A recycled recipe

March 30, 2013 07:30 pm | Updated 07:30 pm IST

From Himmatwala

From Himmatwala

If you were expecting a smart remake of the hit that spurred a trend of tacky entertainers, you will feel cheated as director Sajid Khan seems to have got carried away by his reverence for K. Raghavendra Rao’s Himmatwala . He neither looks at the 1983 melodrama from the prism of 2013 nor does he try to improve upon the tawdriness we associate with the era.

It is not a spoof on the era either. Apart from a couple of sharp remarks on the genre, you can’t laugh at the scenario for Sajid seems serious about the regressive elements of the times when the films preached that a girl goes to her in-laws’ place in a palanquin and comes out on a stretcher or for that matter reinforced the belief that the mother or sister is the hero’s weakness that the villain loves to exploit.

When the sister is about to be raped after the staple chase sequence leading to a dead end, the hero turns up. Sajid follows the drill like a devout disciple rather than an inspired student out to reinvent the genre. All that talk of reviving the mother-son relationship proves to be hollow claims made by a director who has begun to take his audience for granted.

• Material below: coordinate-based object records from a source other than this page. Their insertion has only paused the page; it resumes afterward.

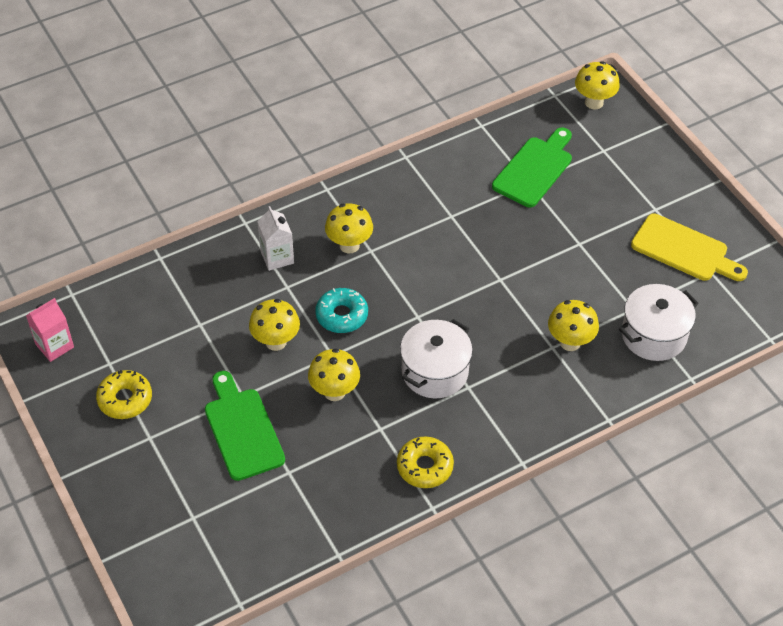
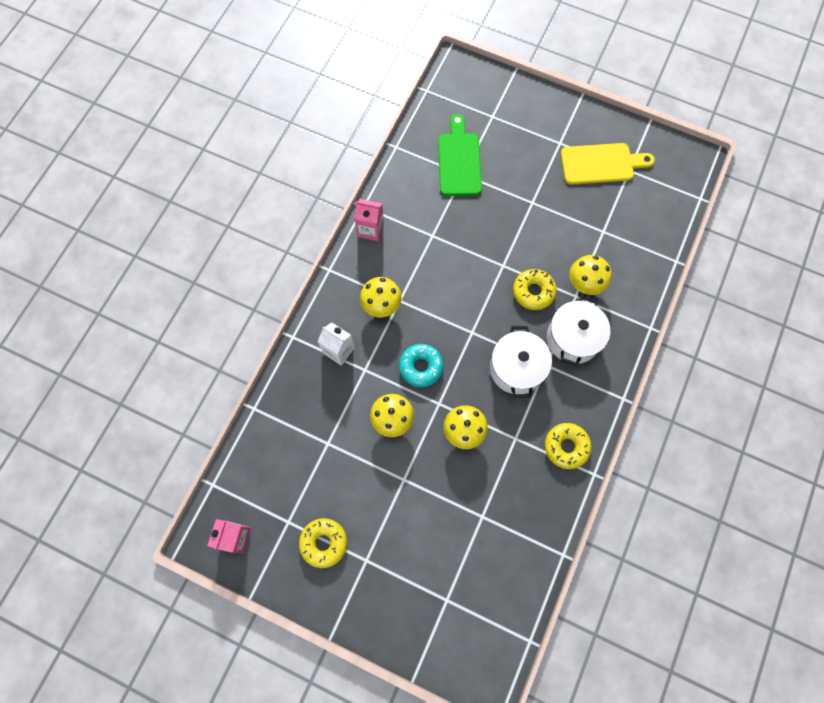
camera: 35 degrees left, 20 degrees up
green cutting board [205,371,285,481] -> none
yellow mushroom [575,61,620,109] -> none
white pot [619,284,699,361] -> white pot moved to [547,296,610,366]
none -> pink carton [354,199,384,241]
none -> yellow donut [513,269,557,310]

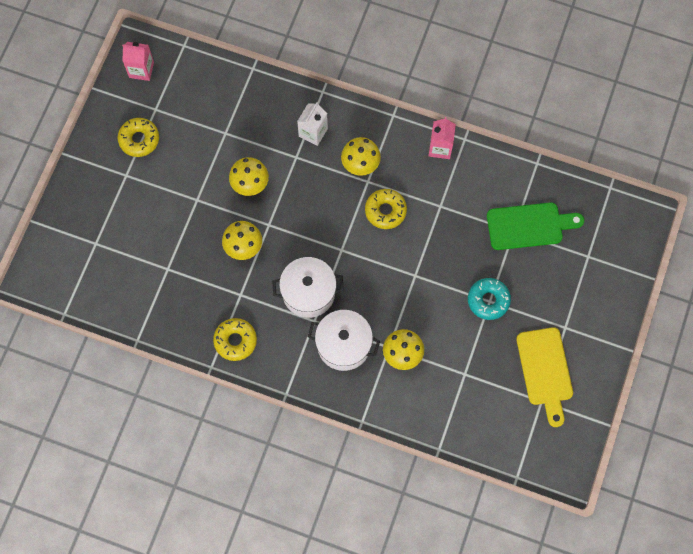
camera: 85 degrees right, 0 degrees up
turquoise donut [399,344,444,387] -> turquoise donut moved to [468,278,511,320]
yellow donut [513,269,557,310] -> yellow donut moved to [365,189,407,229]

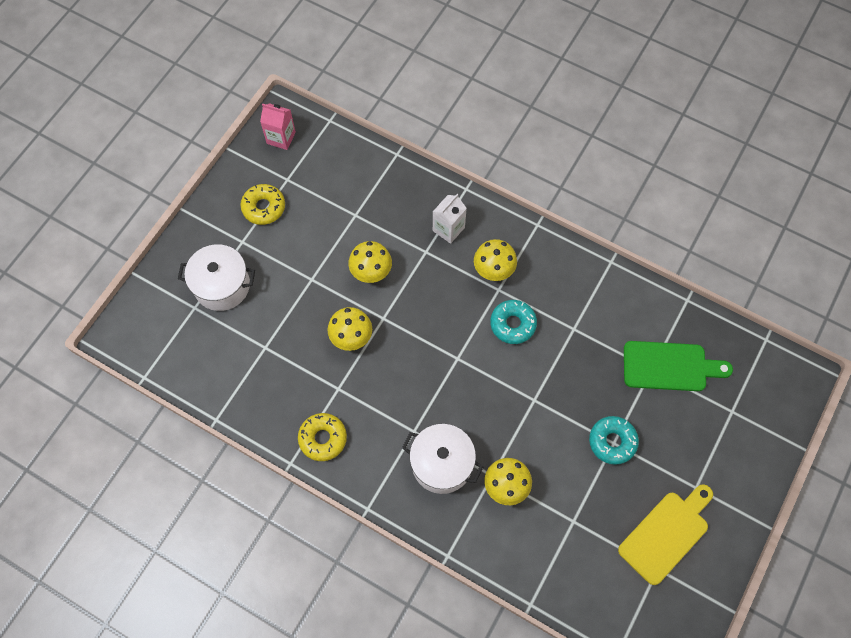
camera: 10 degrees right, 5 degrees down
white pot [272,257,344,318] -> white pot moved to [178,244,255,311]
yellow donut [365,189,407,229] -> turquoise donut [490,300,537,344]
pink carton [429,117,456,159] -> none
yellow cutting board [516,327,573,427] -> yellow cutting board turned 135 degrees counterclockwise [618,484,713,585]

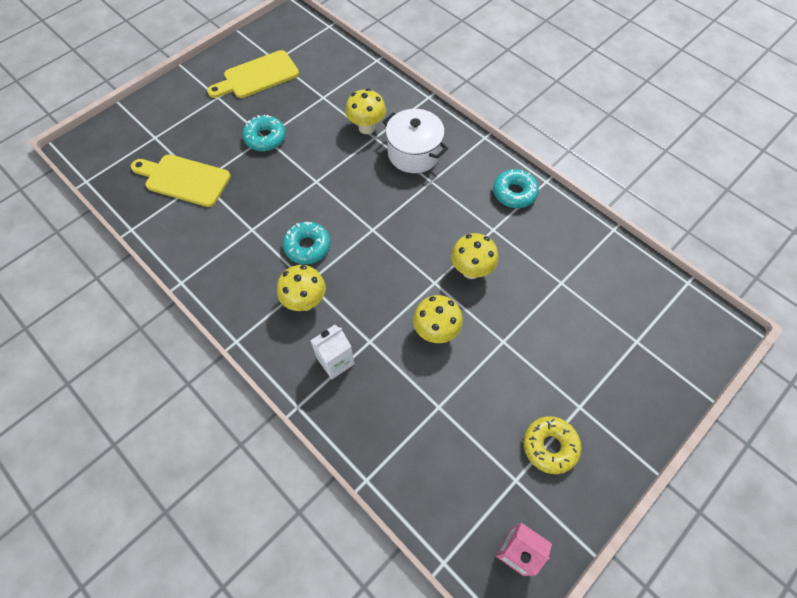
camera: 165 degrees left, 5 degrees down
white pot [178,244,255,311] -> none
yellow donut [298,413,347,461] -> turquoise donut [493,169,539,208]
green cutting board [624,341,733,391] -> yellow cutting board [131,154,231,207]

Talking of entry, the film does make an impact when Ajay Devgn turns up in an ‘in and as’ mood, but soon the title becomes a pain for, every 15 minutes we are reminded that we are watching Himmatwala on screen.

To Sajid’s credit, he does cut out a couple of incoherent subplots (Arun Govil and Shoma Anand’s characters are out and Asrani gets another role) and has brought in a tiger as the friend in need, but he does it with the flourish of an ironsmith, hammering his way to seek attention.

The changes his team of writers (Sajid and Farhad) has made are superficial. Like the profession of the protagonist has been changed to suit Devgn and a couple of item numbers have been added to keep the audience awake. They show so much deference to Kader Khan, who wrote the dialogues of the original that they have almost copied his ‘geographical’ humour wherein he used names of cities to express his witticisms. In times when Himmatwala is repeated twice a month on movie channels and YouTube is full of scenes from the film, it makes little sense to facsimile the farce.

A street fighter, Ravi returns to his village to support his sobbing mother (Zarina Wahab sheds as much glycerine as Waheeda Rehman did) and sister to seek revenge as his father (Anil Dhawan replaces Satyendra Kappu) was discredited by the megalomaniac sarpanch (Mahesh Manjrekar gets into Amjad Khan’s shoes) and his cronies (Paresh Rawal does justice to Kader Khan’s character, but Adhyayan Suman fails to match Shakti Kapoor’s expertise in playing a lecher).

The film is set in 1983, but one wonders when the original was set. For the feudal system and the lack of a law enforcing agency are not only ridiculous but also annoying and Sajid does little to improve the setting.

The stunts are lame. Devgn’s flair with action helps digest some of the punches but when it comes to reviving ‘Naino Mein Sapna’, Devgn’s deficiency with PT steps shows up as Sajid fails to recreate the grandeur that Rao managed on the beach with the song which continues to be a potter’s delight.

Paresh Rawal succeeds in bringing alive the hammy ways of Kader Khan. He has masterfully copied Khan’s style of speaking to the viewer in the middle of a scene and with Manjrekar resuscitates some of the crass situations.

The original was not a great piece of cinema, but the rural story was spiced up by the ravishing presence of Sridevi as the snooty girl who hates the poor. As the upmarket shrew was tamed by the hero, many got their money’s worth. Here Tamannah Bhatia proves to be an insipid replacement, both in terms of decorative as well as snob value.

Emboldened by our affinity towards mindless entertainers, Sajid has shown guts to offer us a recycled recipe. Do we have the courage to reject it?